Nearly half the departures come from GM sites in Michigan, including some 2,000 workers from truck-centric assembly plants in Flint and Pontiac.

General Motors Corp. says 18,657 workers have elected to take buyout or other retirement incentives to leave the auto maker, bringing the number of blue-collar departures over the last two years to more than 53,000.

GM first announced last month that it would pay 19,000 workers to leave. The employees were given a month to change their minds.

The latest attrition program will trim GM’s hourly payroll to 55,743, although the auto maker recently began hiring new employees at a lower wage rate as part of concessions it won from the United Auto Workers union during contract negotiations last year.

New hires performing non-core functions, such as material handling, receive a second-tier wage of roughly $14 excluding benefits. Current UAW-represented employees earn twice that.

GM spokesman Tony Sapienza says the new hires make it difficult to peg an exact number on the auto maker’s hourly payroll. “It’s a moving number.”

The 18,657 departures include 1,259 retroactive employees, who retired before the program began but were grandfathered as part of GM’s new 4-year labor agreement with the UAW.

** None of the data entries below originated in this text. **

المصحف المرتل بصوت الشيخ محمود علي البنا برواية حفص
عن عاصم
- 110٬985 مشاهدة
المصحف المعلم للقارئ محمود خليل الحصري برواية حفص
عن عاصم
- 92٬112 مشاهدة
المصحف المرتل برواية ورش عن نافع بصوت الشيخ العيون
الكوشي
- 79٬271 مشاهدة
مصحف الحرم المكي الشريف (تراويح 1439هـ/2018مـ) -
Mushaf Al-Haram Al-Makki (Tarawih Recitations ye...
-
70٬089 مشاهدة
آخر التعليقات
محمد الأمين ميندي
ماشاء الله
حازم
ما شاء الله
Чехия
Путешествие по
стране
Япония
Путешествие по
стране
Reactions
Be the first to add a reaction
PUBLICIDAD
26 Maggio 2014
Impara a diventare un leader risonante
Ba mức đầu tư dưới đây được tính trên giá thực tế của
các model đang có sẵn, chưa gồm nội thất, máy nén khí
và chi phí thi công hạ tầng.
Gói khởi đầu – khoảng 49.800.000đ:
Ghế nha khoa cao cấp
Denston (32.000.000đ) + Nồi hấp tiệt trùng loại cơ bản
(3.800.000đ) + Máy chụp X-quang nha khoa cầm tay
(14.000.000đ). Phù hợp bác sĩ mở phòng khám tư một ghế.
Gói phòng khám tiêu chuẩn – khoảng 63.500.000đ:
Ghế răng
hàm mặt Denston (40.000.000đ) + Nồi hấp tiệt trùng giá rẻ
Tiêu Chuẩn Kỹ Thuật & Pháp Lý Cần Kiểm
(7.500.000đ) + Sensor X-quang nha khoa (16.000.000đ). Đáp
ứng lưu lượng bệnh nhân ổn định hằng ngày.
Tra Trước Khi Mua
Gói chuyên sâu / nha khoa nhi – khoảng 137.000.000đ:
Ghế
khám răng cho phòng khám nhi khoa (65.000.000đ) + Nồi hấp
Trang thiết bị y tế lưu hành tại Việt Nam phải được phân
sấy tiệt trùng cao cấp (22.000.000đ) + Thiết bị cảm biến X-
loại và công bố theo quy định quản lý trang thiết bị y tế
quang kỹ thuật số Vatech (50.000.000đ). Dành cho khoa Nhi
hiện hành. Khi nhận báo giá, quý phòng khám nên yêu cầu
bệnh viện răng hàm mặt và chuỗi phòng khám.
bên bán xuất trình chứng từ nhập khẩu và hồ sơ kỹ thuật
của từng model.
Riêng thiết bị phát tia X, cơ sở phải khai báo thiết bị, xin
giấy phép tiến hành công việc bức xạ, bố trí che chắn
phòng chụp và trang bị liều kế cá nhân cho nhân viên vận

The number falls near the 20,000 mark GM expected and ahead of the 15,000 the union anticipated.

Nearly half of the departures come from GM sites in job-weary Michigan, including some 2,000 workers from truck-centric assembly plants in Flint and Pontiac. Another 1,352 workers at SUV plants in Janesville, WI, and Moraine, OH, also took buyouts.

Due to a rapid shift this year in consumer demand away from pickups and SUVs to more economical passenger cars and cross/utility vehicles, GM announced earlier this month it would close Janesville, Moraine and truck plants in Oshawa, ON, Canada, and Toluca, Mexico.